Developing that focus was hard work. Henry started practicing for the Carol audition, “like Dec. 13 of last year.”
He performed Shakespeare – Puck’s closing monologue from A Midsummer Night’s Dream – and the secret of his focus just might be his eight year-old sister Charlotte, who had orders to distract Henry any way she could when he was practicing, including singing and dancing.
“One time she threw bean bags at me,” he reported, sounding both proud and affronted. 
Carol is a job – rehearsals, daytime school performances that take Henry out of school (Moyer Elementary, which counts Henry as its third Tiny Tim, has been terrific, Rosemary Weghorst says), as well as evening performances and two performances on Saturdays and Sundays.
He’s reminded that he has to be on time, get a lot of sleep, and stay healthy. (Not by his director, by his mom.)
Is being in one of the biggest professional theater productions of the year harder than he thought it would be? Ever insouciant, Henry says, “No! It’s easier than I thought it would be!”
That includes walking with Tiny Tim’s crutch, which Henry brought home several times during rehearsals to work with, but, Henry says, “I just wanted to. I didn’t need to.”
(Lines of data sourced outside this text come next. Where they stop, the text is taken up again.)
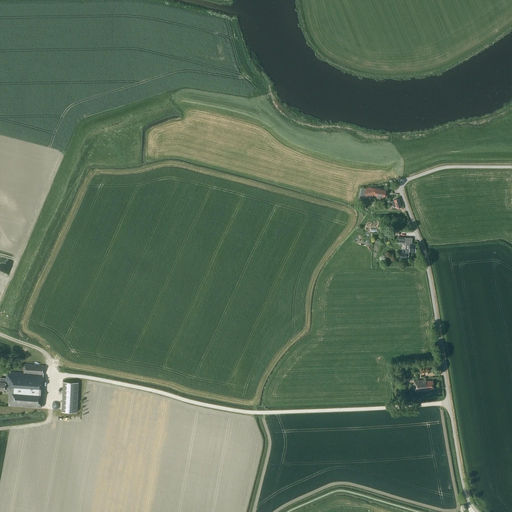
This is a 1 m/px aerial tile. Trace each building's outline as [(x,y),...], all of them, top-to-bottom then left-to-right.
[(385,190),(373,188),(362,190),(361,197),(374,193),(374,195),(384,196),(385,190)] [(399,198),(394,200),(391,201),(393,207),(396,206),(397,208),(402,206),(399,198)] [(412,238),(398,237),(398,242),(406,243),(406,249),(405,253),(400,252),(400,257),(406,257),(406,256),(409,257),(409,251),(415,252),(416,244),(412,243),(412,238)] [(44,365),(24,364),(24,373),(10,372),(9,372),(6,372),(6,378),(0,377),(0,379),(0,389),(5,390),(5,389),(7,389),(7,391),(9,391),(9,405),(42,407),(44,365)] [(425,381),(425,379),(414,380),(416,391),(427,390),(434,389),(433,380),(425,381)] [(78,382),(63,381),(61,411),(77,412),(78,382)]
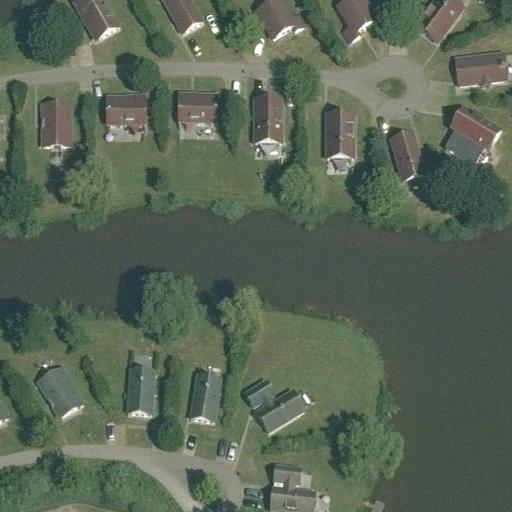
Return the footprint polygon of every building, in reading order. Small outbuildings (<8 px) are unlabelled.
[(119,32),(100,0),(87,0),(74,8),(86,28),(90,26),(100,44),(119,32)] [(203,27),(187,0),(162,0),(161,1),(183,38),(203,27)] [(344,35),(351,46),(360,41),(357,37),(376,25),(371,15),(377,12),(369,0),(357,0),(338,12),(350,32),(344,35)] [(439,0),(415,31),(434,45),(445,30),(449,32),(463,13),(446,0),(439,0)] [(263,26),(273,43),(293,32),(295,36),(304,31),(297,20),(292,23),(280,3),(252,20),(257,30),(263,26)] [(456,64),(459,90),(481,87),(481,90),(489,90),(489,87),(506,84),(503,58),(456,64)] [(179,100),(179,124),(198,124),(198,127),(216,127),(216,124),(218,124),(218,101),(179,100)] [(126,126),(145,126),(146,103),(107,103),(107,126),(108,126),(108,129),(126,129),(126,126)] [(255,148),(282,148),(282,104),(259,104),(259,124),(255,124),(255,148)] [(43,109),(43,151),(71,151),(71,109),(43,109)] [(489,155),(501,134),(463,112),(451,133),(456,136),(446,153),(474,170),(484,152),(489,155)] [(354,163),(354,119),(331,119),(331,139),(327,139),(327,163),(354,163)] [(425,180),(413,138),(391,144),(403,186),(425,180)] [(63,372),(38,386),(59,423),(84,409),(63,372)] [(154,376),(131,374),(128,418),(151,420),(154,376)] [(221,384),(198,380),(191,423),(214,427),(221,384)] [(269,437),(304,415),(292,396),(273,407),(270,402),(274,399),(266,386),(245,399),(253,412),(262,407),(266,412),(257,417),(269,437)] [(299,489),(300,474),(276,471),(274,486),(285,487),(284,494),(274,493),(271,511),(313,511),(315,497),(293,495),(294,488),(299,489)]
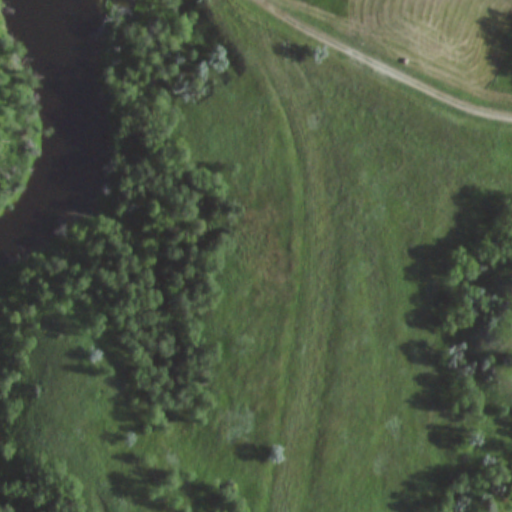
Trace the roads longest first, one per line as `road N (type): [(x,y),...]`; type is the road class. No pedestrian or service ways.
road 1 (track): [(278,511),(314,343),(322,227),(281,79),(233,0)]
road 2 (track): [(511,118),(436,95),(267,0)]
road 3 (track): [(357,511),(307,374)]
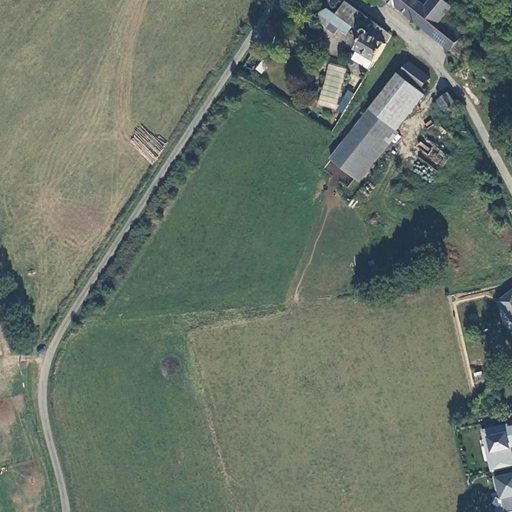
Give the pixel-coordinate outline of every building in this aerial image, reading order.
[(385,0),(403,14),(405,13),(467,62),(475,51),(468,45),(472,39),(464,32),(465,31),(452,19),(459,10),(445,0),(430,0),(425,6),(418,0),(385,0)] [(386,32),(365,15),(352,5),(346,1),(337,14),(343,19),(355,28),(358,26),(364,31),(363,31),(363,32),(363,34),(364,37),(356,49),(357,50),(374,61),(376,62),(387,44),(382,40),(386,32)] [(348,33),(353,27),(337,14),(328,8),(317,14),(320,19),(326,27),(335,34),(339,29),(344,33),(346,31),(348,33)] [(392,37),(386,32),(382,40),(387,44),(392,37)] [(374,61),(357,50),(352,59),(369,69),(374,61)] [(329,64),(318,105),(335,110),(346,69),(329,64)] [(436,82),(421,70),(413,82),(427,93),(436,82)] [(427,98),(403,78),(375,114),(376,115),(398,132),(400,134),(427,98)] [(346,89),(337,111),(344,114),(353,92),(346,89)] [(465,115),(467,114),(457,101),(443,109),(451,123),(458,119),(459,121),(461,121),(462,121),(463,121),(464,120),(465,118),(465,117),(465,115)] [(398,132),(376,115),(337,164),(360,181),(398,132)] [(511,295),(501,302),(511,318),(511,295)] [(488,461),(490,472),(511,467),(511,461),(509,448),(508,446),(511,445),(511,429),(508,431),(507,428),(507,426),(481,432),(483,440),(487,439),(492,460),(488,461)] [(487,439),(483,440),(488,461),(492,460),(487,439)] [(511,511),(511,475),(493,480),(496,493),(499,492),(503,511),(511,511)]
Henry demonstrated his mastery of math as he gleefully added up his salary over the several weeks of rehearsals and performances (It’s all going into a Roth IRA).
Like just about every other young actor in Carol through the years, his favorite part of the show is hanging out with the other kids backstage (They play games, have a Secret Santa and make new friends).
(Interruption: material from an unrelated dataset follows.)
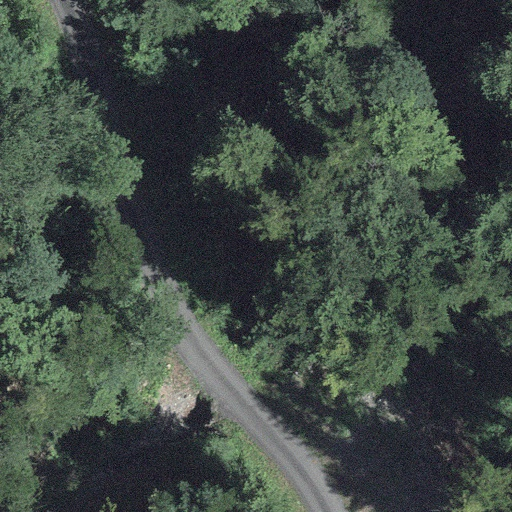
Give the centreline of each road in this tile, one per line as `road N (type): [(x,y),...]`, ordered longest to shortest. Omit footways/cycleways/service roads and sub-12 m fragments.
road 1 (motorway): [(9,0),(341,511)]
road 2 (track): [(326,511),(242,386),(177,309),(131,140),(63,0)]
While Henry enjoys chess, baseball, basketball, soccer and tennis, he’s looking for his next acting opportunity and is eager to audition for Carol again next year.
A call did come in from Christ Church Cathedral to see if Henry would be available to play a Sprite again this year, despite the age rule. “I told them he was booked,” his mom laughed.
And of course you can guess what Henry’s favorite line of dialogue is: “God bless us, everyone!” 
A Christmas Carol, Nov. 25-Dec. 30. Playhouse in the Park, Eden Park.  7 p.m. Tuesday-Sunday, 2 p.m. matinees. Check performance dates. No performances on Christmas Eve or Christmas Day. Tickets $35 and up. For adults and subject to change. $30 and $45 children and students. 513-421-3888, (toll-free in Ohio, Kentucky and Indiana at 800-582-3208) or Call 513-345-2248 for Telecommunications Device for the Deaf accessibility.